December 20, 2006
Now, nothing against the state of New Jersey, mind you. It's just that I'm living here now, and I'm in a state of shock.
I have to admit it; there's nothing remarkable about denial. I made a decision to move here and acted on that decision. It's the move itself that has brought about a shock to my state of being and my life. And I like it.
I live by the philosophy that change and challenge are vital to life. Some change is sad, even tragic, some disappointing. I'll warrant that. Finding the way to use disappointment as a path to growth is neither fun nor easy and not always productive. On the other hand, making what appears to be a difficult but positive decision without a great deal of deliberation produces a shock to the whole system. That's where I am now.

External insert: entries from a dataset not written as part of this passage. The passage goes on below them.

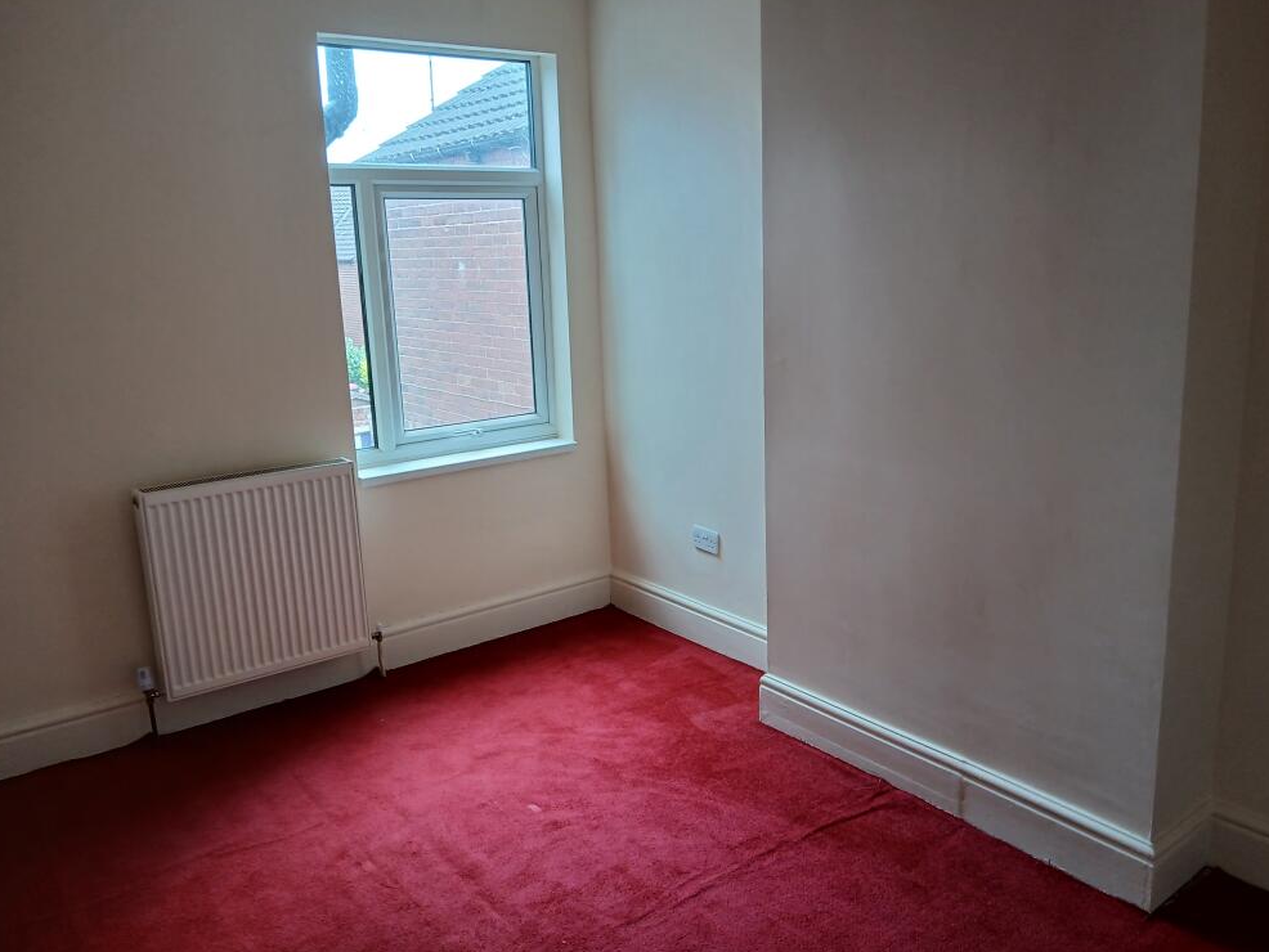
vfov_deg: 51.4
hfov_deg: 65.3
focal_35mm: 27
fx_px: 990
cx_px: 645
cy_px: 461
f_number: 1.8
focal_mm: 3.98
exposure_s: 1/50
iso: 80
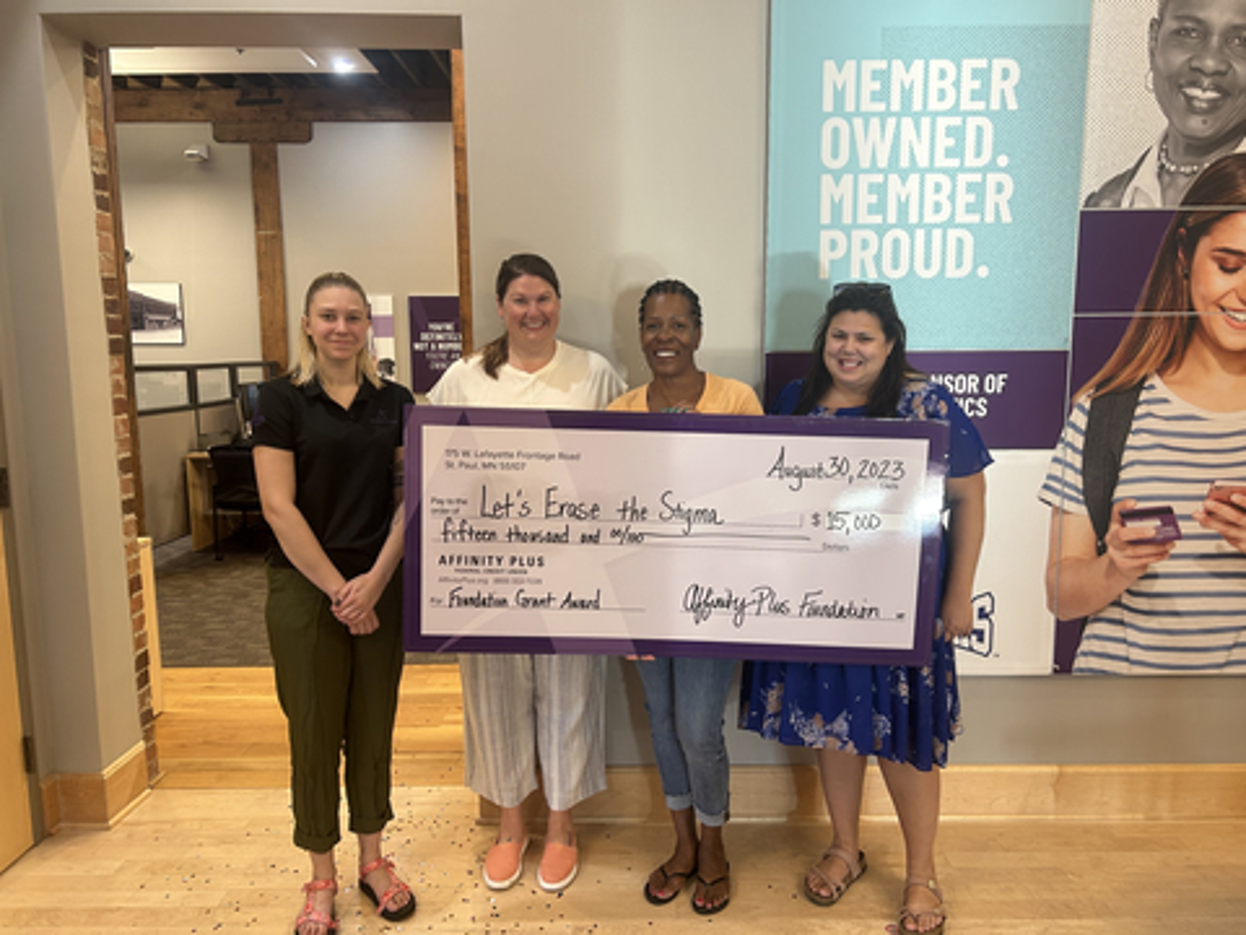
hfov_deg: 67.3
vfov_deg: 53.1
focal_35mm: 26
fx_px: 936
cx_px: 623
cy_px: 468
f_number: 1.5
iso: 125
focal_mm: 5.7
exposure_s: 1/60
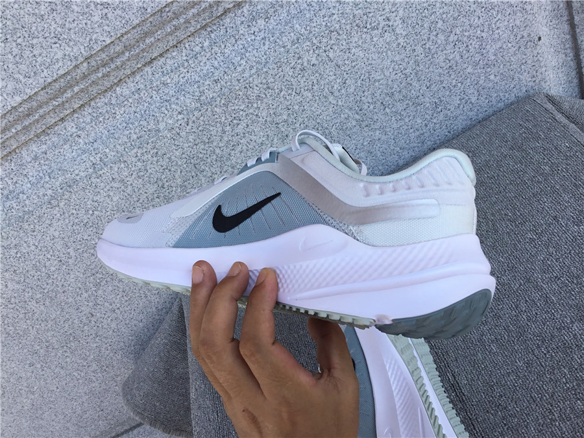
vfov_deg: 45.4
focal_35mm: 31
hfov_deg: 58.4
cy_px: 219
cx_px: 292
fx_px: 523
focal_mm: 3.3
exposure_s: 1/471
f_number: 2.4
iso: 25
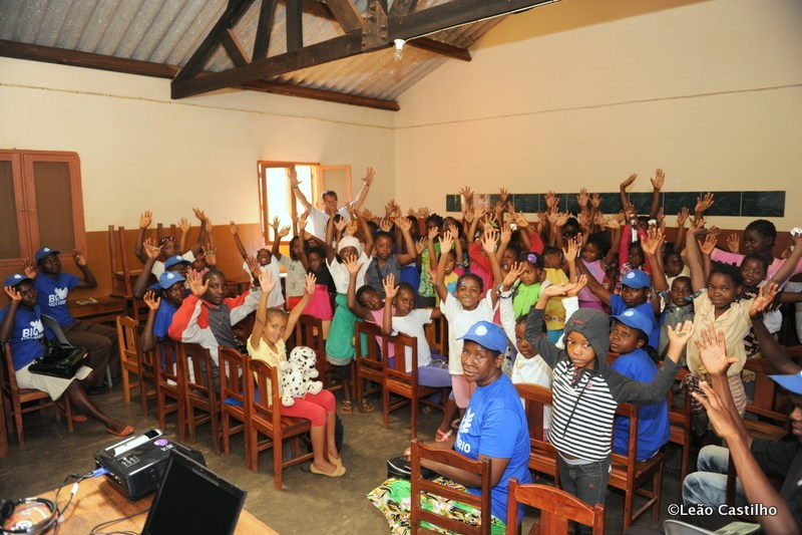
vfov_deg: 53.1
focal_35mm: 24
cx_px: 401
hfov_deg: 73.8
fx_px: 535
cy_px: 268
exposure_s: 1/250
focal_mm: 24
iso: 800
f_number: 2.8
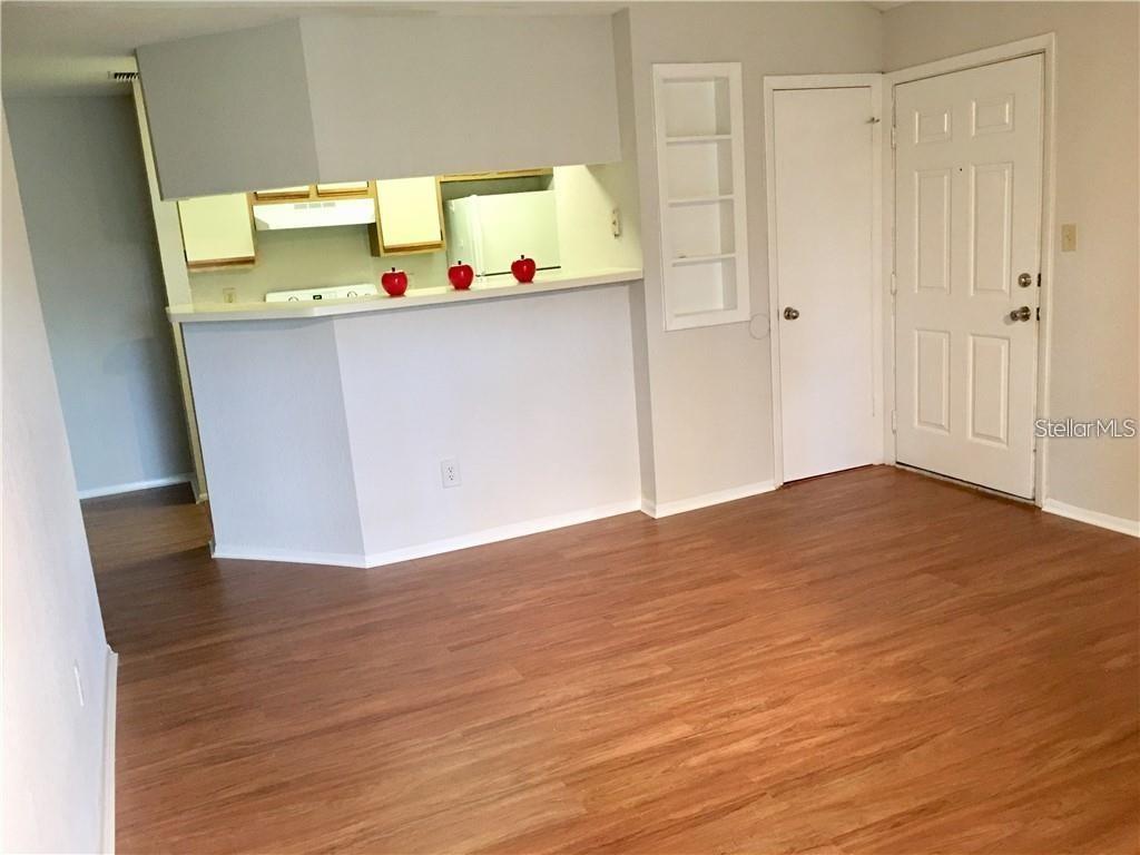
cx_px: 570
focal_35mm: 29
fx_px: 955
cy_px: 428
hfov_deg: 61.7
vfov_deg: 48.2
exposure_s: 1/15
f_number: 2.2
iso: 100
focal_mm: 4.15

A lot of the adjustment of moving to a new place is adapting to processes and procedures. Instead of going to my car and driving 15 minutes to an hour to get somewhere I need to be I put on a lot of wraps (a usually-unnecessary step in the previous climate) and walk about ten minutes to the train or five to the bus (where I might have to wait ten minutes). From there I am conveyed to a place within a short walk of where I want to be, so I walk some more.
Yesterday the weather was better -- it warmed up to the low 40's -- so I decided to go to Manhattan to buy a sofa. I did a little research on the Internet (Googling "New Jersey Furniture Stores") and found that the nearest furniture store to me is two and a half miles away, on W. 23rd St. The ones in New Jersey were at least 15 miles away and would have required a transfer or two by bus. I was on West 23rd in 20 minutes. I found just what I wanted -- a classy showroom, a smooth salesman, and a sofa and chair I liked within my budget. I bought it and made arrangements for delivery December 28.
The whole excursion took a little over an hour. And I was in New York, walking through the crowds, negotiating the lights with the little man striding to tell you it's your turn to walk (as long as you take big steps). (In Hoboken, some of the lights give you a countdown -- flashing 10, 9, 8, 7, and so on as you run to make lift-off without getting lifted off the street by a whizzing car.) City life is exciting.
Little by little, I'm getting stuff accomplished like learning which days to put out the trash. I tried to put a couple of cartons on the street last night (knowing tonight is the official recyclables night) and they were ignored, so I carried them back upstairs to avoid a fine or other police action.
Gradually, like Alice perhaps after a little time down the rabbit hole, I find myself changing. Even my way of writing is changing, as I see, editing this. I'm using more commas, more semicolons, more parentheses. I am still cautious. I must still be in shock. I am certainly in a different state of mind.